1. Level of Interaction (L)
This variable captures the scale and complexity of node interactions, corresponding to amino acid residues, structural domains, or mutation sites. Interaction levels are categorized as:
Level 2 (pairwise residue interactions), Level 3 (triplet configurations such as beta-turns or triads), and Level 4+ (domain-wide or network-level interactions).
In evolutionary terms, higher-order interactions often account for epistasis and allosteric regulation, both critical for emergent functions such as substrate specificity or thermostability. CAS modeling treats these levels as dynamically adaptive: mutations can shift interactions from local to global regimes.
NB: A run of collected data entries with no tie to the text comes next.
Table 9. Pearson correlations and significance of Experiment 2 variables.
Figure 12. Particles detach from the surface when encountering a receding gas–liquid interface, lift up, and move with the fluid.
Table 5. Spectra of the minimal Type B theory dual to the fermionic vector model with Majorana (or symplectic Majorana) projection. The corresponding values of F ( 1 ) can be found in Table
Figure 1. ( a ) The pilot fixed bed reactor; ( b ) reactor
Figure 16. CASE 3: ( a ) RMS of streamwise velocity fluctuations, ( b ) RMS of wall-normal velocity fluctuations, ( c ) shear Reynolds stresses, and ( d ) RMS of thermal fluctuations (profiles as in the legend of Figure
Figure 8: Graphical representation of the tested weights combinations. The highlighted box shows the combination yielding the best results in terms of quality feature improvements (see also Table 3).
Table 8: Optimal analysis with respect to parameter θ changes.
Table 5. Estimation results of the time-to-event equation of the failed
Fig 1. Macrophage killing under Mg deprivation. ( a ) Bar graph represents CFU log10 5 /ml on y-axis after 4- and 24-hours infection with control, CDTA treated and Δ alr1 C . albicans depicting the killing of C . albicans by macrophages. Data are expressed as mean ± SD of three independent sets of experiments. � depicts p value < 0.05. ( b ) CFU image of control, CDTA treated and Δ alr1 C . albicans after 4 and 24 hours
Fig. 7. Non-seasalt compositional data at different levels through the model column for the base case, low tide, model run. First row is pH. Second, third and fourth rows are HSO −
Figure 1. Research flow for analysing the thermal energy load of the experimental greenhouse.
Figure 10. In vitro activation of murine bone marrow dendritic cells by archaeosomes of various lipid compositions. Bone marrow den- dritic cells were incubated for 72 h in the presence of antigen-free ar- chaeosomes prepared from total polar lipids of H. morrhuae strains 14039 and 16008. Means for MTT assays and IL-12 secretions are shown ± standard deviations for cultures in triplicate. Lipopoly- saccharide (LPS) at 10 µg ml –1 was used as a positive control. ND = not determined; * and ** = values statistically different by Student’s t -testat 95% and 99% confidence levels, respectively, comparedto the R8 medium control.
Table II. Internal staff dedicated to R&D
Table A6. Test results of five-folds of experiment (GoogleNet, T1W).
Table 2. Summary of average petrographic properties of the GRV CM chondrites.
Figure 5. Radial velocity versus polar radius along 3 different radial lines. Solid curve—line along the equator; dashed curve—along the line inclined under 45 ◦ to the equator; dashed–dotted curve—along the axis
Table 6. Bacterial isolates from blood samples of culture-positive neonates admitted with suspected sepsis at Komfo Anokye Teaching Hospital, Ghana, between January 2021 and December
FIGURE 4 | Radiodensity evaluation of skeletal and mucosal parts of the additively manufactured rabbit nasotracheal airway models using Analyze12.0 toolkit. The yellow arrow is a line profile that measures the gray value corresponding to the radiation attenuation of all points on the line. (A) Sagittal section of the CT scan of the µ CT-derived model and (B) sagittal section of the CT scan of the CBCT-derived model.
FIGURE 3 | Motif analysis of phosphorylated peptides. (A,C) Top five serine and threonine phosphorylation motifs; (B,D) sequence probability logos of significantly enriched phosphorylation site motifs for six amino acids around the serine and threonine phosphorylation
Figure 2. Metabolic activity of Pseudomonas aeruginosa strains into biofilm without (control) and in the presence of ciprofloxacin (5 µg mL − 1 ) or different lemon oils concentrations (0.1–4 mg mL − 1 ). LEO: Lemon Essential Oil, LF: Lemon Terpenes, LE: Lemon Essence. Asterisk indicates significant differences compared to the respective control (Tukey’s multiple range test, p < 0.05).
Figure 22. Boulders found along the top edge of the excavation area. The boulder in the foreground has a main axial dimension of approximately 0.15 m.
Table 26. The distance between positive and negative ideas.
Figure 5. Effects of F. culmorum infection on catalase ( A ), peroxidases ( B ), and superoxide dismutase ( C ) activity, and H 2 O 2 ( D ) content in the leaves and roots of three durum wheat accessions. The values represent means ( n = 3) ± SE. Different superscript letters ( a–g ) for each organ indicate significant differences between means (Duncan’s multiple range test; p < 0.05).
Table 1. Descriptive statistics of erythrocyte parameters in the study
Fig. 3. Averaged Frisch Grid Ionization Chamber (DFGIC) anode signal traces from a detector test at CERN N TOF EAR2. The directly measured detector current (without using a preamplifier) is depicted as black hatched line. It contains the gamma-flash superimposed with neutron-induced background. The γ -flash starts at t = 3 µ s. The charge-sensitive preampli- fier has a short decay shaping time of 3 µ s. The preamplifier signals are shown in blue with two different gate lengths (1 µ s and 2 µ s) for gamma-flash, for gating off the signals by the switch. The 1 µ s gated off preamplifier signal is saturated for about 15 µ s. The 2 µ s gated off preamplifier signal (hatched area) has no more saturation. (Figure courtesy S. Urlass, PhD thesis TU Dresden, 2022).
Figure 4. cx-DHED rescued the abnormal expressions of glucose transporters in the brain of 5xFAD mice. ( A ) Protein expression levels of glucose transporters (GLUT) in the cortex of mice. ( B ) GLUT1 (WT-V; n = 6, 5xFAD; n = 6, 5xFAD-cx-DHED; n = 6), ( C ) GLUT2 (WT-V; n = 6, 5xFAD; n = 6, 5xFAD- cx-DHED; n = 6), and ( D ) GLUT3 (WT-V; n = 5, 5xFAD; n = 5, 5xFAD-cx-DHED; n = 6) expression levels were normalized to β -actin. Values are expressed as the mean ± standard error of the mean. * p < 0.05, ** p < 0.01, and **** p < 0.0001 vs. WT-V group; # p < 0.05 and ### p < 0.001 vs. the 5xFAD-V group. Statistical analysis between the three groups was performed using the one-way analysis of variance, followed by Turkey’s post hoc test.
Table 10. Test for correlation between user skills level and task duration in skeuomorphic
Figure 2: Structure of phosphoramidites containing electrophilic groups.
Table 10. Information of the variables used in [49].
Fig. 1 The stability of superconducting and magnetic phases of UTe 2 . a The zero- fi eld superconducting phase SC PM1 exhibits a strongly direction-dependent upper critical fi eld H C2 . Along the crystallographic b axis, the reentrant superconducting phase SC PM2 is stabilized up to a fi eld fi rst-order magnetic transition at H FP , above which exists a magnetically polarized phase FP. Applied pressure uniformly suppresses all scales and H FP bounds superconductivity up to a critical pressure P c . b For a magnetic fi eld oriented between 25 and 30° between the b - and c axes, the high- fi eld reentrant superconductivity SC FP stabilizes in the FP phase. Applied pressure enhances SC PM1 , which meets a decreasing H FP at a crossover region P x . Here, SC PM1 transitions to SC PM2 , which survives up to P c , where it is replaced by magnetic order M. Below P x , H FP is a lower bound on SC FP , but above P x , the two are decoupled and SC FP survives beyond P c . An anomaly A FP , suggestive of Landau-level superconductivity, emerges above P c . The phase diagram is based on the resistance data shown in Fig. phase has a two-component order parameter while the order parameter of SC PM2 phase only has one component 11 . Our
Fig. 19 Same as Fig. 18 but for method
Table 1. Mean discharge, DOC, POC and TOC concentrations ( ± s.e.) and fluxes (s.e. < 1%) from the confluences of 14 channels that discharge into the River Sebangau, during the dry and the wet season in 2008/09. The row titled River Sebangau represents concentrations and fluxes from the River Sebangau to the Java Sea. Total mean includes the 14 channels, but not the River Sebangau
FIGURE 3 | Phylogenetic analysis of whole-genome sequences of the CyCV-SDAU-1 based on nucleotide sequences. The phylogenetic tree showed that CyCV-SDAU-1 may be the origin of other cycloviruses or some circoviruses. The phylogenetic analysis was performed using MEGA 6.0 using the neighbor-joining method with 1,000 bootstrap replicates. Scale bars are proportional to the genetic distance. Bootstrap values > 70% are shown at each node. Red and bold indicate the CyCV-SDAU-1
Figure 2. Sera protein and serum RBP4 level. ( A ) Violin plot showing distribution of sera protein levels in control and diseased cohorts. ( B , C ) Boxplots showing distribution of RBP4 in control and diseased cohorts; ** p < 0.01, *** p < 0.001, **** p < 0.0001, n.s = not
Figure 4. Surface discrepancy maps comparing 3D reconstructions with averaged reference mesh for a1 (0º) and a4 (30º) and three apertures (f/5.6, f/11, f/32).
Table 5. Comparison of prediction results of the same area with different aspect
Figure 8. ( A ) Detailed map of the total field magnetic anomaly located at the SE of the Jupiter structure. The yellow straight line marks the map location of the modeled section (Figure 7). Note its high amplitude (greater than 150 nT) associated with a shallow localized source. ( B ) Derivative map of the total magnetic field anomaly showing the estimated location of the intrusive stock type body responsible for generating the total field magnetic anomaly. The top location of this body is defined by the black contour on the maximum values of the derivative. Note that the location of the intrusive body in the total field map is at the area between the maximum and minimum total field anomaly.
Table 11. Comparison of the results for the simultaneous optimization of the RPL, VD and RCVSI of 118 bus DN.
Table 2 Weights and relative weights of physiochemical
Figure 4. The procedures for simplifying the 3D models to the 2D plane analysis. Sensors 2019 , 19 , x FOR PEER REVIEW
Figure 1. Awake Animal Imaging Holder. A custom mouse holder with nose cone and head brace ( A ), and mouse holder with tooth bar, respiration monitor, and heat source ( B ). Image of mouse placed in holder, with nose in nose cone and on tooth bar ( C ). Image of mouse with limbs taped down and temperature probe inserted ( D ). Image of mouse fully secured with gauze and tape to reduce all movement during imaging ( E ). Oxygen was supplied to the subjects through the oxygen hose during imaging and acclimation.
2. Pattern of Interaction (P)
Interactions between protein elements can be structured as: Combinatorial, where any subset of residues may influence the system function independently, Permutational, where ordering and directionality matter (e.g., N-terminal to C-terminal folding paths).
This distinction is essential in modeling folding kinetics, where path dependence leads to kinetic traps or alternative stable configurations. CAS frameworks formalize these patterns through directed graphs or tensors, enabling simulation of evolutionary trajectories that preserve function under structural reordering.
3. Probabilistic Affinity (Pr)
Each interaction is assigned a probability distribution reflecting its likelihood under given environmental or mutational contexts. These probabilities can be derived from:
Thermodynamic potentials (e.g., G of binding or folding), Evolutionary frequency matrices (e.g., BLOSUM, PAM), Machine learning-derived likelihoods from historical sequence databases.
In CAS, this probabilistic modeling acknowledges the non-determinism inherent in evolution while enabling predictive capacity through statistical constraints and boundary conditions.